Der kapitalistische Lochfraß hat von der Würde der Menschen in Deutschland nicht viel übrig gelassen, denn man kann von Menschenwürde bereits dann nicht mehr sprechen, wenn in einem Land manche Menschen würdiger sind als andere. Herr Seibert sollte nicht einmal das Wort Würde in den Mund nehmen, wenn geringfügig beschäftigte Security-"Fachleute" sich unter Aufbietung ihrer speziellen Fähigkeiten um Menschen "kümmern", die gerade erst ihre Heimat unter ungeahnten Umständen verlassen haben.

Bei uns hier überlässt man es aus finanziellen Gründen privaten Unternehmen, sich um Aufgaben zu kümmern, die eigentlich sowohl einer gründlichen Ausbildung als auch einer regelmäßigen staatlichen Überprüfung bedürften. Ich dachte eigentlich, es sei selbsterklärend, wie blöd- und leichtsinnig das ist. Aber die Hoffnung trog. Neu ist es jedenfalls nicht.

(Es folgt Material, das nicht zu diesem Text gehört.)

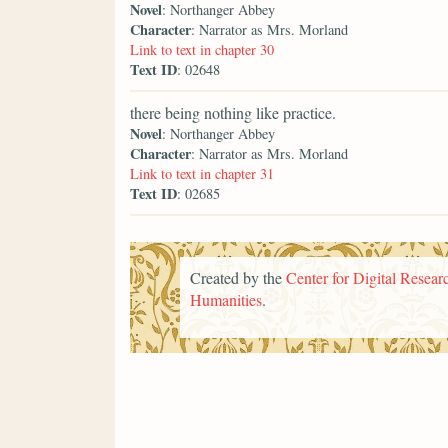
Novel
: Northanger Abbey
Character
: Narrator as Mrs. Morland
Link to text in chapter 30
Text ID
: 02648
there being nothing like practice.
Novel
: Northanger Abbey
Character
: Narrator as Mrs. Morland
Link to text in chapter 31
Text ID
: 02685
Created by the
Center for Digital Researc
Humanities
.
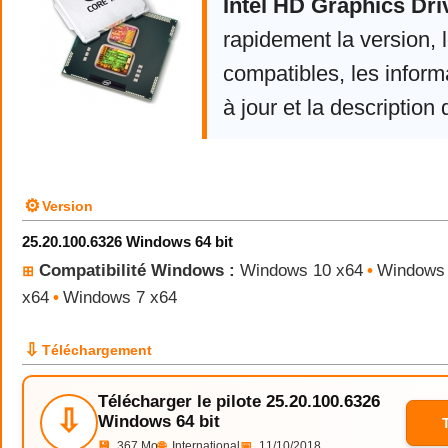
Intel HD Graphics Dri
rapidement la version,
compatibles, les infor
à jour et la description 
⚙
Version
25.20.100.6326 Windows 64 bit
Compatibilité Windows :
Windows 10 x64
•
Windows 
⊞
x64
•
Windows 7 x64
⇩
Téléchargement
Télécharger le pilote 25.20.100.6326
⇩
Windows 64 bit
💾
367 Mo
🌐
International
📅
11/10/2018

Ich sage nicht, dass jeder Beschäftigte der Branche eine zweifelhafte Einstellung mit sich herumträgt. Aber mal im Ernst: Wie sind die Menschen wohl gestrickt, die dieses Berufsbild anzieht? Man ist befugt, andere zurechtzuweisen, von Grundstücken und Gebäuden fernzuhalten (oder eben drinnen), man darf über Recht und Ordnung entscheiden und sie durchsetzen. Sogenannte Sicherheitsbedienstete dürfen Macht und Gewalt ausüben. Ob sie damit auch umgehen können, beurteilt ihr Arbeitgeber.

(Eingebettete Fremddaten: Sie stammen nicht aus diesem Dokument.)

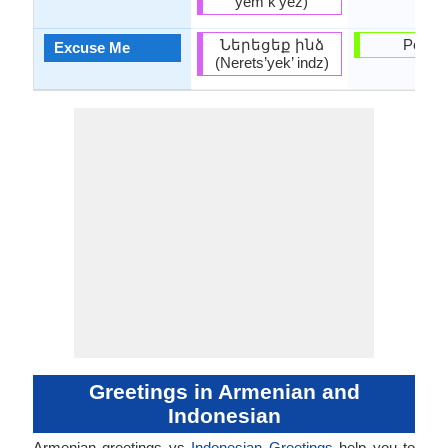
yem k’yez)
Ներեցեք ինձ
Permis
Excuse Me
(Nerets’yek’ indz)
Greetings in Armenian and
Indonesian
Armenian greetings vs
Indonesian Greetings
help you to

Jemand, der über einem am Boden in Erbrochenem sitzenden Menschen steht und in vollem Machtbewusstsein sagt "Willst du noch eine?", der kann mit seiner Macht nicht umgehen. Der hätte sie auch besser nie erhalten. Große Jungs, die endlich jemanden zum Verprügeln gefunden haben, spielen sich als Kasernenwächter auf. Was für ein Rausch.

"Warum mich schlagen?" fragt der Mann am Boden, und mir wird eiskalt. Warum? Ich weiß es ganz genau, armer Mensch. Weil du gerade da bist. Weil du der Fremde bist. Weil du die Sprache nicht verstehst. Weil du drinnen sitzen musst und er derjenige ist, der die Tür bewacht. Weil er alles behaupten kann, während man dir nicht glauben wird. Weil wir die Regeln machen. Weil er es kann. Ganz einfach. Täusch Dich über nichts. Das ist so gewollt in diesem Land.

Du bist hierher gekommen in der Hoffnung, dass es besser ist als anderswo. Du irrst. Es ist nur anders.

Nachtrag:
Fürderhin sollen nur noch Sicherheitsdienste die Bewachung von Flüchtlingsheimen leisten dürfen, die bereit sind, ihre Mitarbeiter durch den Verfassungsschutz prüfen zu lassen. War das nicht der Verein, der auch in anderen Fällen auf dem rechten Auge ziemlich schlecht sah?